Two pioneering female journalists travel like it's 1889 in Matthew Goodman's engaging new book, Eighty Days.If the contestants on The Amazing Race think they have it tough, they ought to read Eighty Days: Nellie Bly and Elizabeth Bisland’s History-Making Race Around the World (Ballantine, $28). The new book by Matthew Goodman takes readers on a riveting ride back to 1889 for the original amazing race.
Bly and Bisland were pioneering journalists and something of celebrities as they circled the globe in opposite directions for competing publications: Bly eastbound for Joseph Pulitzer’s New York World newspaper, Bisland westbound for The Cosmopolitan magazine. Their goal: not only to beat the other but to best the pace set in Jules Verne’s best-selling novel Around the World in 80 Days.
“Joseph Pulitzer rightly understood that the idea of a ‘spunky’ young woman racing around the world to try to beat this famous fictional mark would do wonders for circulation,” Goodman tells American Way. Indeed, readers submitted more than 927,000 entries for the Nellie Bly Guessing Match, which awarded a first-class European trip for guessing the precise duration of Bly’s trip. (No spoilers here; read the book to learn which woman won and in what time.)

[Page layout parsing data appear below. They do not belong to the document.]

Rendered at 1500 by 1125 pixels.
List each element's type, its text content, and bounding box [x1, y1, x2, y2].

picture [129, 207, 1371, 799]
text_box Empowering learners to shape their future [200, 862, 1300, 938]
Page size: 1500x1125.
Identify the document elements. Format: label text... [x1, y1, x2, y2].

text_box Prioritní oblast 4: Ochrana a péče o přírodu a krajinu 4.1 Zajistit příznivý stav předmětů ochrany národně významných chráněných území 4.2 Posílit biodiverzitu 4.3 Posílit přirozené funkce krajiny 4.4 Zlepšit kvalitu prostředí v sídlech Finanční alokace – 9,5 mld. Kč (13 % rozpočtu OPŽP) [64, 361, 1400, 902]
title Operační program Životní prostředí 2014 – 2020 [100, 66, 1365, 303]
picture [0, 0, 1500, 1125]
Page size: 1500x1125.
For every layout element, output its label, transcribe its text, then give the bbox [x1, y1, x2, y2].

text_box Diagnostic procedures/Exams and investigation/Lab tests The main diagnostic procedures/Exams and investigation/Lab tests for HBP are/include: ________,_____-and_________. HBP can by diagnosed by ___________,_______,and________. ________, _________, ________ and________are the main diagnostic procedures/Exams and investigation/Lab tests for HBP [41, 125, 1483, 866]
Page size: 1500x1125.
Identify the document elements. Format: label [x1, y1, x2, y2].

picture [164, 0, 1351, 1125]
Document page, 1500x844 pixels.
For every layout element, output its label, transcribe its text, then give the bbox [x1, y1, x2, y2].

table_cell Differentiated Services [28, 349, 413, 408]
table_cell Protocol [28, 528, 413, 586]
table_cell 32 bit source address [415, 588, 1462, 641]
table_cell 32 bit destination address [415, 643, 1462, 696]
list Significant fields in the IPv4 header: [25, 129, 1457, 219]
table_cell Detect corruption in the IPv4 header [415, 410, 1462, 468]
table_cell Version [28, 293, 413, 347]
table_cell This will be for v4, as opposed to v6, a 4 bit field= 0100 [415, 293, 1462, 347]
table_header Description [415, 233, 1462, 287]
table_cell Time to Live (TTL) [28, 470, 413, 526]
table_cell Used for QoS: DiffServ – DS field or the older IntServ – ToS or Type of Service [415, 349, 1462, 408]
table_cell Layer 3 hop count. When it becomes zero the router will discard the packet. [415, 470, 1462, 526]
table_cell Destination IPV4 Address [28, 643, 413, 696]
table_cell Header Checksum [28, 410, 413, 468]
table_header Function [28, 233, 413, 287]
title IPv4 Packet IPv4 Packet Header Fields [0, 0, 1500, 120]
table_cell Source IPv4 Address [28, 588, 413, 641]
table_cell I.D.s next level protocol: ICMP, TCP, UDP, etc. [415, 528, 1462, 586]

Readers will empathize with the timeless travel woes Bly and Bisland endured. Yet these women also found inspiration in their exotic ports of call, which spanned from Hong Kong and Calais, France, to Ceylon (now Sri Lanka). Readers will too; Goodman’s 18 months of meticulous research and his compelling narrative nonfiction bring their stories to life in vivid period detail.
For all the fanfare, however, the women’s fame quickly faded, their feat largely forgotten by history. Goodman hopes Eighty Days will remedy that.
“The race was dismissed as little more than a publicity stunt,” he says. “People haven’t really understood it as a window into the culture of the time. It reveals so much in terms of the changing role of women in society and in journalism, the newborn culture of celebrity, the impact of technology, even the changing role of the U.S. in the world. All of these big issues are marvelously revealed through this particular little story.”